Summary: Chapter 5
Chapter 5: Civilian Casualties: Justice in the Age of Big Data
This brief chapter surveys the ways in which Big Data models are applied to criminal justice. O’Neil begins by describing the rise of predictive policing using maps of crime “hotspots” within a city. She argues that predictive policing models have a dangerous feedback loop in that they send officers to areas where many minor “nuisance” crimes, such as underage drinking, are witnessed. These then contribute to the model’s designation of the neighborhood as “high-crime,” diverting police resources from the prevention of homicide, robbery, and other serious offenses. In the worst case, such models lend an air of credibility to practices like stop-and-frisk or zero-tolerance policing that alienate communities and erode trust. Meanwhile, O’Neil points out, white-collar crimes seldom get this kind of intensive attention from law enforcement.
O’Neil draws her next example from the courtroom. In many US states, she notes, judges apply mathematical models of recidivism risk in sentencing offenders. Often, judges use these models to support greater sentences for likely recidivists, but O’Neil finds this misguided: longer prison sentences heighten recidivism risk by making it harder for an inmate to rejoin society. Police departments have used similar “digital dragnets” to try to identify individuals likely to commit crimes before they do so. This, O’Neil says, leads to the surveillance and intimidation of innocent people who happen to live in impoverished, high-crime areas.
Analysis: Chapter 5
Criminal justice represents a perfect storm of the factors that create and exacerbate the dangerous models O’Neil calls WMDs (“Weapons of Math Destruction”). The feedback loop, or the tendency of the model to create the conditions it aims to predict, is pronounced in every example that O’Neil cites. Predictive policing confirms the status of poor neighborhoods as “high-crime” neighborhoods, and recidivism models become tools for dealing out sentences that fail to prevent (and may even promote) recidivism.
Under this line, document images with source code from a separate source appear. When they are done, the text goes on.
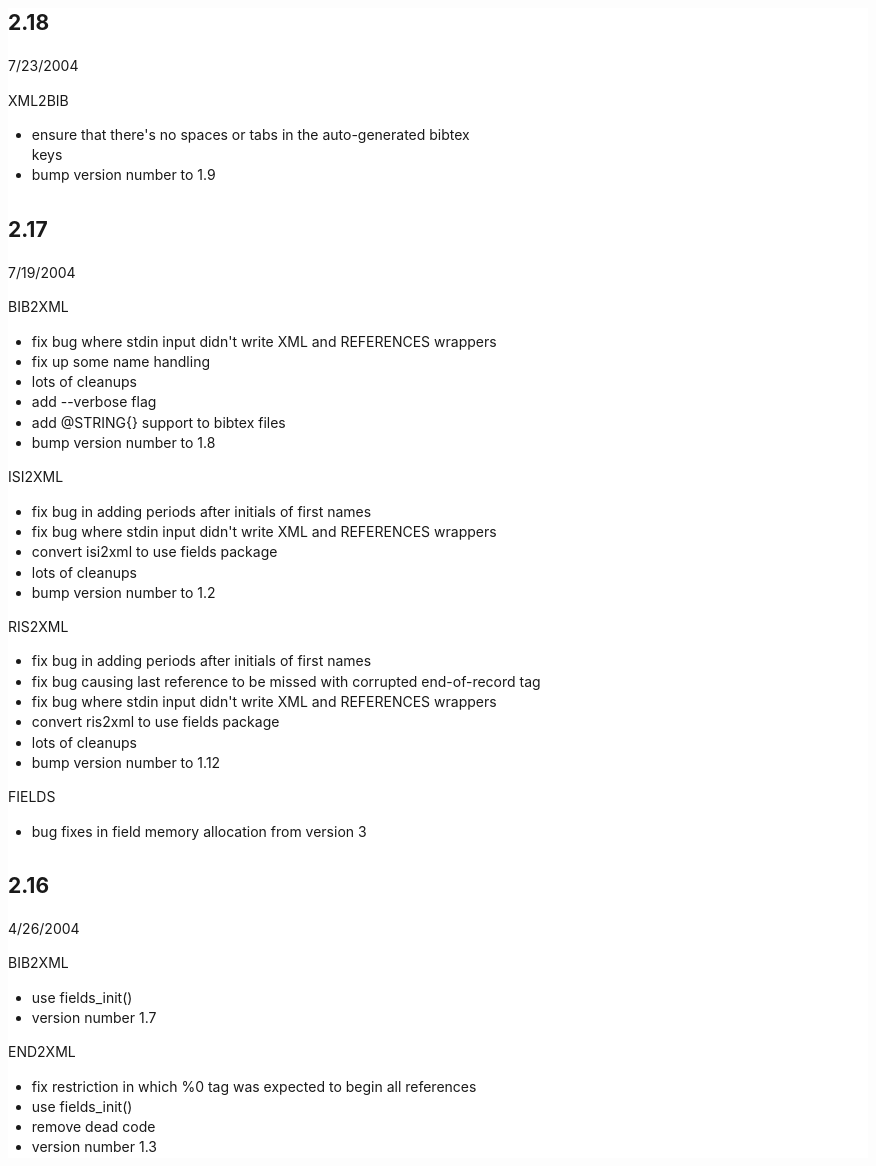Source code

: ## 2.18

7/23/2004

XML2BIB

*   ensure that there's no spaces or tabs in the auto-generated bibtex  
    keys
*   bump version number to 1.9

## 2.17

7/19/2004

BIB2XML

*   fix bug where stdin input didn't write XML and REFERENCES wrappers
*   fix up some name handling
*   lots of cleanups
*   add --verbose flag
*   add @STRING{} support to bibtex files
*   bump version number to 1.8

ISI2XML

*   fix bug in adding periods after initials of first names
*   fix bug where stdin input didn't write XML and REFERENCES wrappers
*   convert isi2xml to use fields package
*   lots of cleanups
*   bump version number to 1.2

RIS2XML

*   fix bug in adding periods after initials of first names
*   fix bug causing last reference to be missed with corrupted end-of-record tag
*   fix bug where stdin input didn't write XML and REFERENCES wrappers
*   convert ris2xml to use fields package
*   lots of cleanups
*   bump version number to 1.12

FIELDS

*   bug fixes in field memory allocation from version 3

## 2.16

4/26/2004

BIB2XML

*   use fields\_init()
*   version number 1.7

END2XML

*   fix restriction in which %0 tag was expected to begin all references
*   use fields\_init()
*   remove dead code
*   version number 1.3
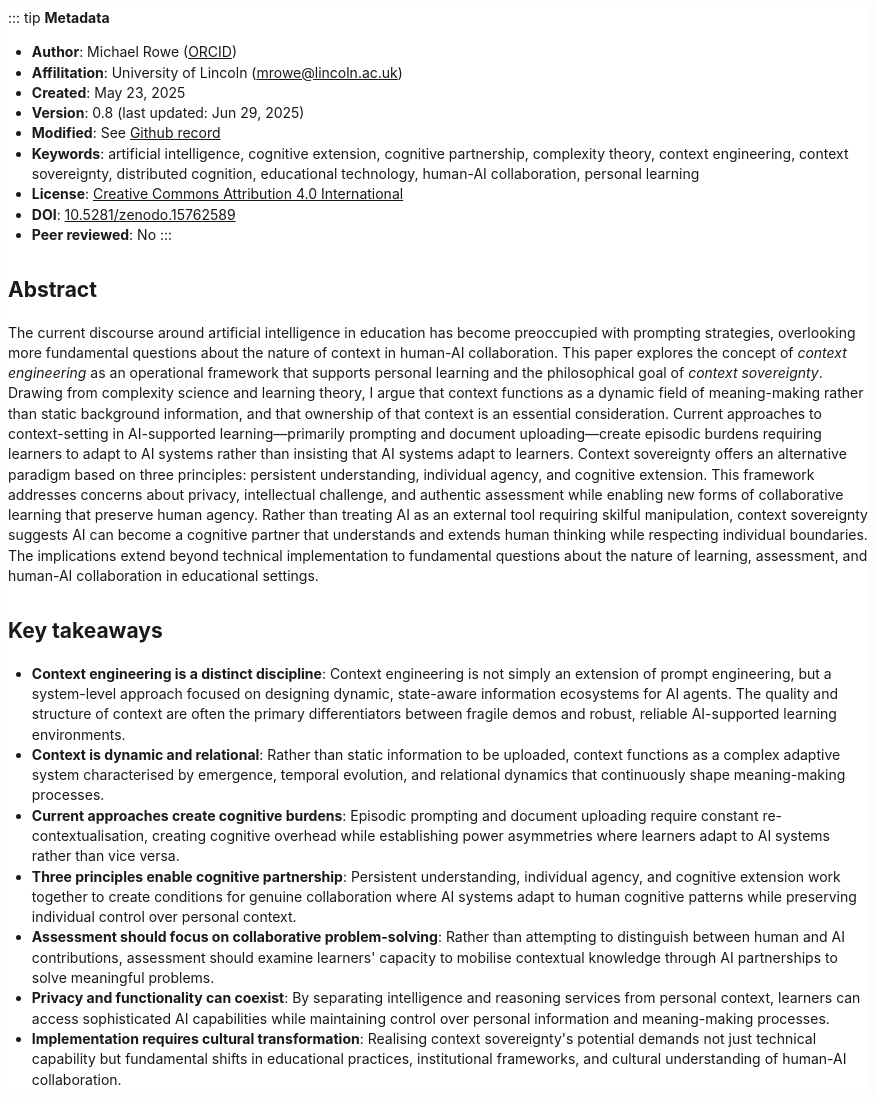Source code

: ::: tip **Metadata**
- **Author**: Michael Rowe ([ORCID](https://orcid.org/my-orcid?orcid=0000-0002-1538-6052))
- **Affilitation**: University of Lincoln (mrowe@lincoln.ac.uk)
- **Created**: May 23, 2025
- **Version**: 0.8 (last updated: Jun 29, 2025)
- **Modified**: See [Github record](https://github.com/michael-rowe/emergent-scholarship/tree/main/docs/essays)
- **Keywords**: artificial intelligence, cognitive extension, cognitive partnership, complexity theory, context engineering, context sovereignty, distributed cognition, educational technology, human-AI collaboration, personal learning
- **License**: [Creative Commons Attribution 4.0 International](https://creativecommons.org/licenses/by/4.0/)
- **DOI**: [10.5281/zenodo.15762589](https://zenodo.org/records/15762589)
- **Peer reviewed**: No
:::

## Abstract

The current discourse around artificial intelligence in education has become preoccupied with prompting strategies, overlooking more fundamental questions about the nature of context in human-AI collaboration. This paper explores the concept of *context engineering* as an operational framework that supports personal learning and the philosophical goal of *context sovereignty*. Drawing from complexity science and learning theory, I argue that context functions as a dynamic field of meaning-making rather than static background information, and that ownership of that context is an essential consideration. Current approaches to context-setting in AI-supported learning—primarily prompting and document uploading—create episodic burdens requiring learners to adapt to AI systems rather than insisting that AI systems adapt to learners. Context sovereignty offers an alternative paradigm based on three principles: persistent understanding, individual agency, and cognitive extension. This framework addresses concerns about privacy, intellectual challenge, and authentic assessment while enabling new forms of collaborative learning that preserve human agency. Rather than treating AI as an external tool requiring skilful manipulation, context sovereignty suggests AI can become a cognitive partner that understands and extends human thinking while respecting individual boundaries. The implications extend beyond technical implementation to fundamental questions about the nature of learning, assessment, and human-AI collaboration in educational settings.

## Key takeaways

- **Context engineering is a distinct discipline**: Context engineering is not simply an extension of prompt engineering, but a system-level approach focused on designing dynamic, state-aware information ecosystems for AI agents. The quality and structure of context are often the primary differentiators between fragile demos and robust, reliable AI-supported learning environments.
- **Context is dynamic and relational**: Rather than static information to be uploaded, context functions as a complex adaptive system characterised by emergence, temporal evolution, and relational dynamics that continuously shape meaning-making processes.
- **Current approaches create cognitive burdens**: Episodic prompting and document uploading require constant re-contextualisation, creating cognitive overhead while establishing power asymmetries where learners adapt to AI systems rather than vice versa.
- **Three principles enable cognitive partnership**: Persistent understanding, individual agency, and cognitive extension work together to create conditions for genuine collaboration where AI systems adapt to human cognitive patterns while preserving individual control over personal context.
- **Assessment should focus on collaborative problem-solving**: Rather than attempting to distinguish between human and AI contributions, assessment should examine learners' capacity to mobilise contextual knowledge through AI partnerships to solve meaningful problems.
- **Privacy and functionality can coexist**: By separating intelligence and reasoning services from personal context, learners can access sophisticated AI capabilities while maintaining control over personal information and meaning-making processes.
- **Implementation requires cultural transformation**: Realising context sovereignty's potential demands not just technical capability but fundamental shifts in educational practices, institutional frameworks, and cultural understanding of human-AI collaboration.
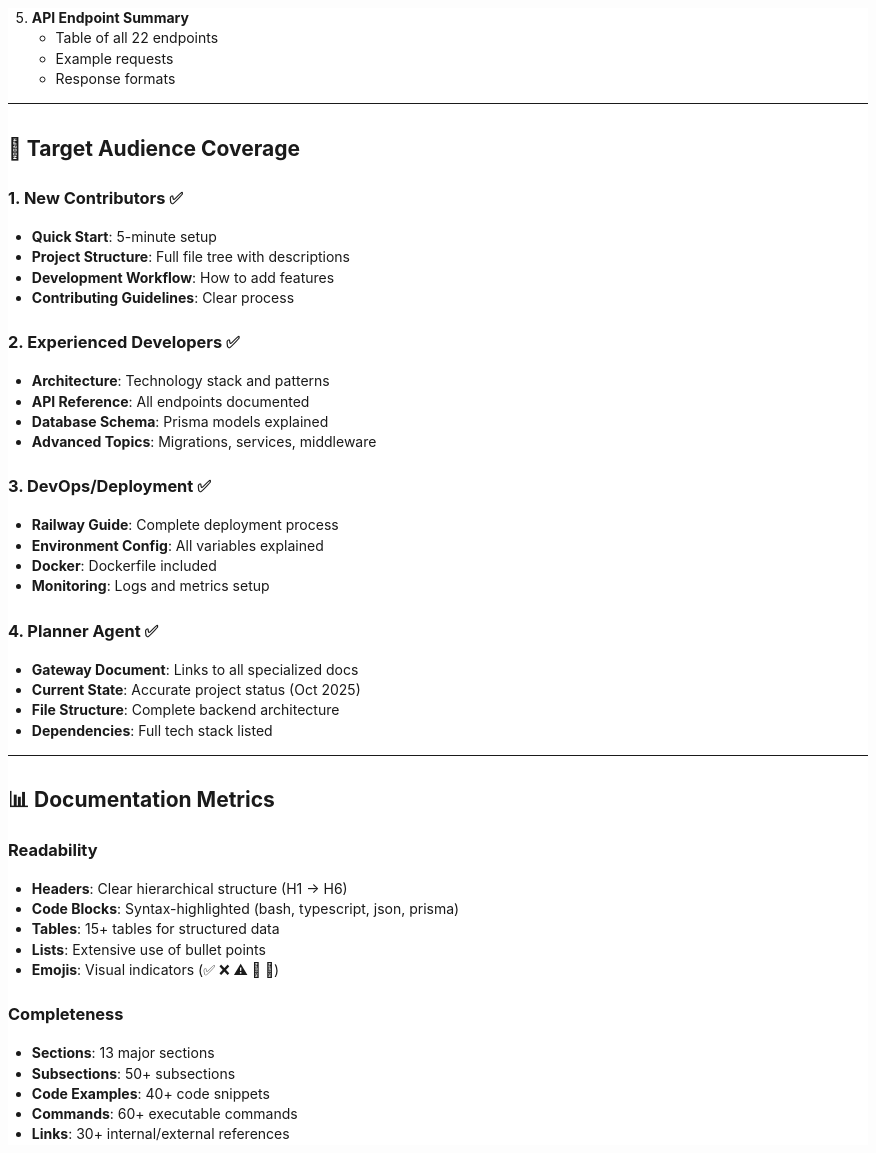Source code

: 5. **API Endpoint Summary**
   - Table of all 22 endpoints
   - Example requests
   - Response formats

---

## 🎯 Target Audience Coverage

### 1. New Contributors ✅
- **Quick Start**: 5-minute setup
- **Project Structure**: Full file tree with descriptions
- **Development Workflow**: How to add features
- **Contributing Guidelines**: Clear process

### 2. Experienced Developers ✅
- **Architecture**: Technology stack and patterns
- **API Reference**: All endpoints documented
- **Database Schema**: Prisma models explained
- **Advanced Topics**: Migrations, services, middleware

### 3. DevOps/Deployment ✅
- **Railway Guide**: Complete deployment process
- **Environment Config**: All variables explained
- **Docker**: Dockerfile included
- **Monitoring**: Logs and metrics setup

### 4. Planner Agent ✅
- **Gateway Document**: Links to all specialized docs
- **Current State**: Accurate project status (Oct 2025)
- **File Structure**: Complete backend architecture
- **Dependencies**: Full tech stack listed

---

## 📊 Documentation Metrics

### Readability

- **Headers**: Clear hierarchical structure (H1 → H6)
- **Code Blocks**: Syntax-highlighted (bash, typescript, json, prisma)
- **Tables**: 15+ tables for structured data
- **Lists**: Extensive use of bullet points
- **Emojis**: Visual indicators (✅ ❌ ⚠️ 🚀 📁)

### Completeness

- **Sections**: 13 major sections
- **Subsections**: 50+ subsections
- **Code Examples**: 40+ code snippets
- **Commands**: 60+ executable commands
- **Links**: 30+ internal/external references
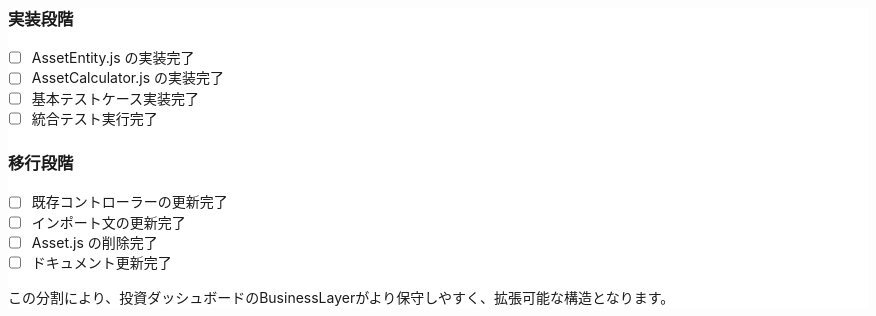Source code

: ### 実装段階
- [ ] AssetEntity.js の実装完了
- [ ] AssetCalculator.js の実装完了
- [ ] 基本テストケース実装完了
- [ ] 統合テスト実行完了

### 移行段階
- [ ] 既存コントローラーの更新完了
- [ ] インポート文の更新完了
- [ ] Asset.js の削除完了
- [ ] ドキュメント更新完了

この分割により、投資ダッシュボードのBusinessLayerがより保守しやすく、拡張可能な構造となります。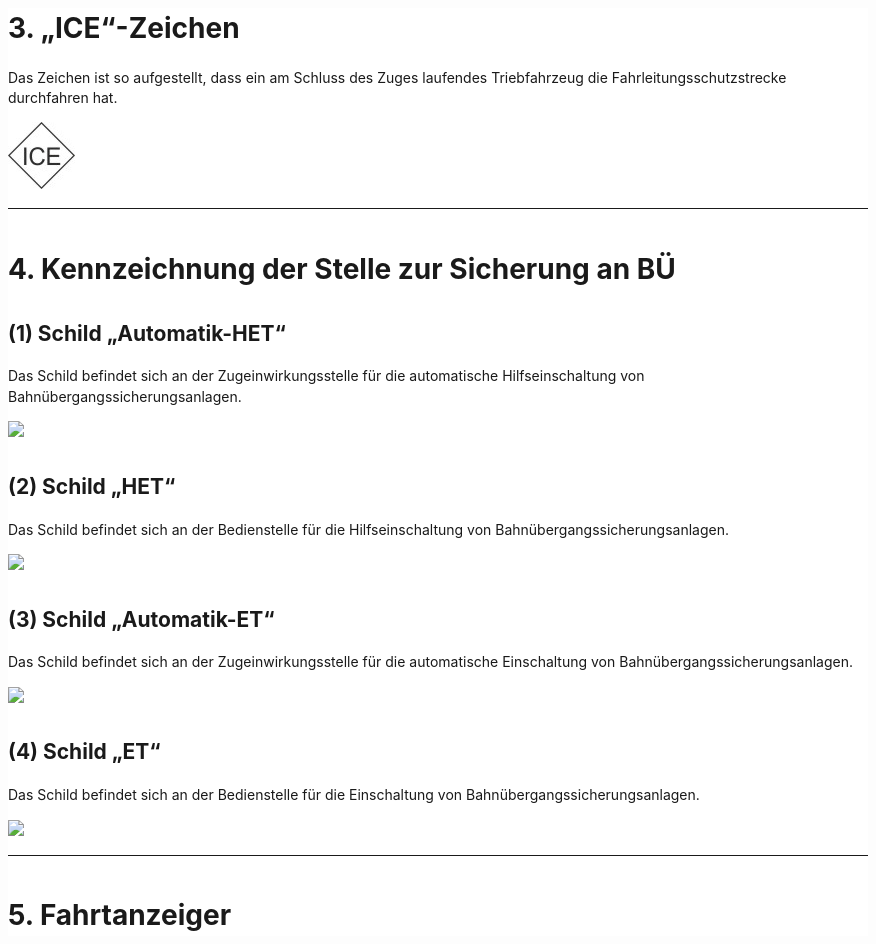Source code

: 
# 3. „ICE“-Zeichen

Das Zeichen ist so aufgestellt, dass ein am Schluss des Zuges laufendes
Triebfahrzeug die Fahrleitungsschutzstrecke durchfahren hat.

![](assets/301_9001/ICE-Zeichen.png)

---

# 4. Kennzeichnung der Stelle zur Sicherung an BÜ

## (1) Schild „Automatik-HET“

Das Schild befindet sich an der Zugeinwirkungsstelle für die automatische
Hilfseinschaltung von Bahnübergangssicherungsanlagen.

![](assets/301_9001/BÜ_Automatik_HET.png)

## (2) Schild „HET“

Das Schild befindet sich an der Bedienstelle für die Hilfseinschaltung von
Bahnübergangssicherungsanlagen.

![](assets/301_9001/BÜ_HET.png)

## (3) Schild „Automatik-ET“

Das Schild befindet sich an der Zugeinwirkungsstelle für die automatische
Einschaltung von Bahnübergangssicherungsanlagen.

![](assets/301_9001/BÜ_Automatik_ET.png)

## (4) Schild „ET“

Das Schild befindet sich an der Bedienstelle für die Einschaltung von
Bahnübergangssicherungsanlagen.

![](assets/301_9001/BÜ_ET.png)

---

# 5. Fahrtanzeiger
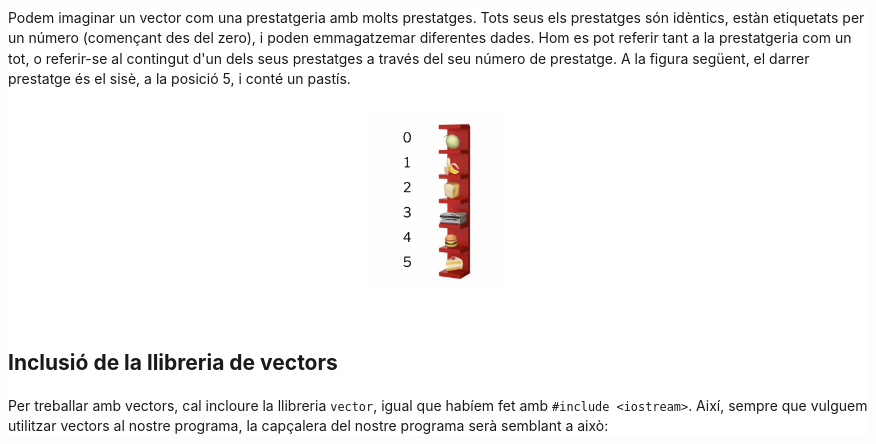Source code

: Podem imaginar un vector com una prestatgeria amb molts prestatges. Tots seus
els prestatges són idèntics, estàn etiquetats per un número (començant des del
zero), i poden emmagatzemar diferentes dades. Hom es pot referir tant a la
prestatgeria com un tot, o referir-se al contingut d'un dels seus prestatges a
través del seu número de prestatge.
A la figura següent, el darrer prestatge és el sisè, a la posició 5, i conté
un pastís.

<center>
<img src='././prestatgeria.png' style='height: 15em;'/>
</center>

## Inclusió de la llibreria de vectors

Per treballar amb vectors, cal incloure la llibreria `vector`, igual que habíem
fet amb `#include <iostream>`. Així, sempre que vulguem utilitzar vectors al
nostre programa, la capçalera del nostre programa serà semblant a això:
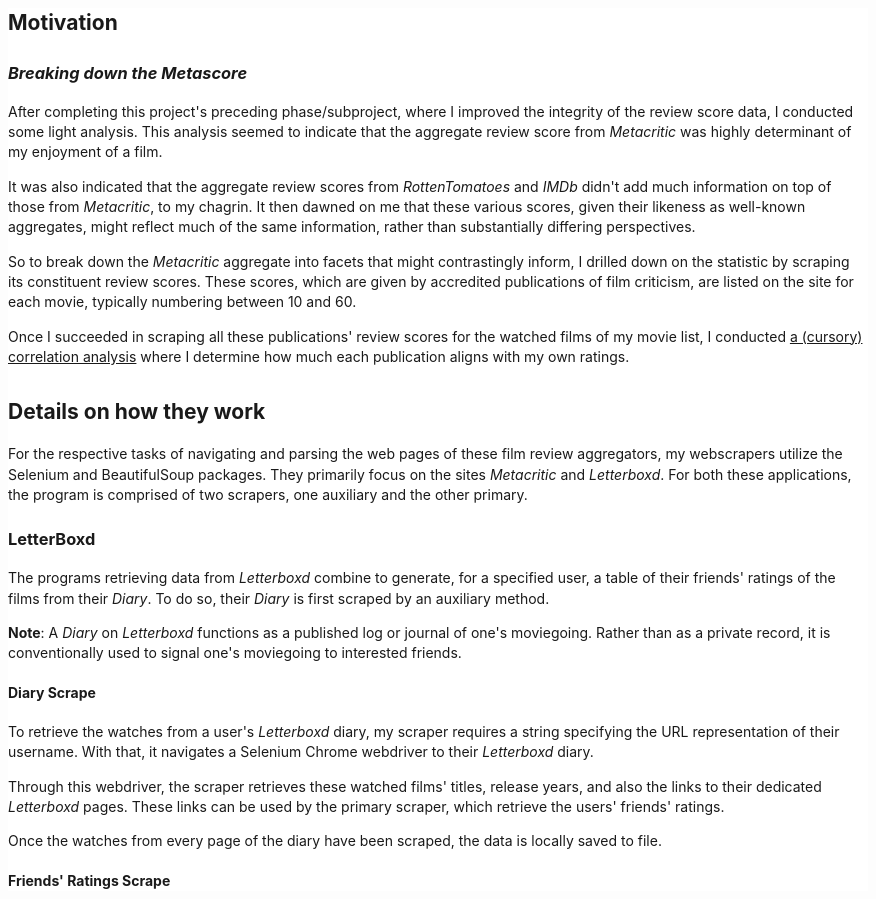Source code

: 
## Motivation
### *Breaking down the *Metascore**

After completing this project's preceding phase/subproject, where I improved the integrity of the review score data, I conducted some light analysis. This analysis seemed to indicate that the aggregate review score from *Metacritic* was highly determinant of my enjoyment of a film. 

It was also indicated that the aggregate review scores from *RottenTomatoes* and *IMDb* didn't add much information on top of those from *Metacritic*, to my chagrin. It then dawned on me that these various scores, given their likeness as well-known aggregates, might reflect much of the same information, rather than substantially differing perspectives.

So to break down the *Metacritic* aggregate into facets that might contrastingly inform, I drilled down on the statistic by scraping its constituent review scores. These scores, which are given by accredited publications of film criticism, are listed on the site for each movie, typically numbering between 10 and 60.

Once I succeeded in scraping all these publications' review scores for the watched films of my movie list, I conducted [a (cursory) correlation analysis](/Analysis/4%20-%20Scraped%20Metacritic%20CR's.ipynb) where I determine how much each publication aligns with my own ratings.


## Details on how they work

For the respective tasks of navigating and parsing the web pages of these film review aggregators, my webscrapers utilize the Selenium and BeautifulSoup packages. They primarily focus on the sites *Metacritic* and *Letterboxd*. For both these applications, the program is comprised of two scrapers, one auxiliary and the other primary.

### LetterBoxd

The programs retrieving data from *Letterboxd* combine to generate, for a specified user, a table of their friends' ratings of the films from their *Diary*. To do so, their *Diary* is first scraped by an auxiliary method.

**Note**: A *Diary* on *Letterboxd* functions as a published log or journal of one's moviegoing. Rather than as a private record, it is conventionally used to signal one's moviegoing to interested friends.

#### Diary Scrape

To retrieve the watches from a user's *Letterboxd* diary, my scraper requires a string specifying the URL representation of their username. With that, it navigates a Selenium Chrome webdriver to their *Letterboxd* diary. 

Through this webdriver, the scraper retrieves these watched films' titles, release years, and also the links to their dedicated *Letterboxd* pages. These links can be used by the primary scraper, which retrieve the users' friends' ratings. 

Once the watches from every page of the diary have been scraped, the data is locally saved to file.

#### Friends' Ratings Scrape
The models described in Chapter 5 thus fit several of O’Neil’s proposed characteristics of WMDs. Not only are they prone to feedback loops, but they do significant harm to those they affect, and they operate (collectively) at a large scale. Yet in principle, these models have greater oversight than the largely opaque and proprietary ones used by financial companies. This potential for transparency and accountability might seem to negate or at least diminish their status as WMDs, whose opacity and unaccountability O’Neil considers to be defining features.
However, as O’Neil points out, oversight is only useful if it is exercised consistently and conscientiously. When police departments fail to distinguish between violent crimes and “nuisance” crimes, they are discarding potentially useful data. In the case of recidivism modeling, the courts face a conflict of interest: publicly detailing the model’s inputs would potentially allow people to game the system and obtain a lighter sentence. The models are unaccountable because accountability, though possible, is not exercised, and they are opaque because transparency is deemed too risky.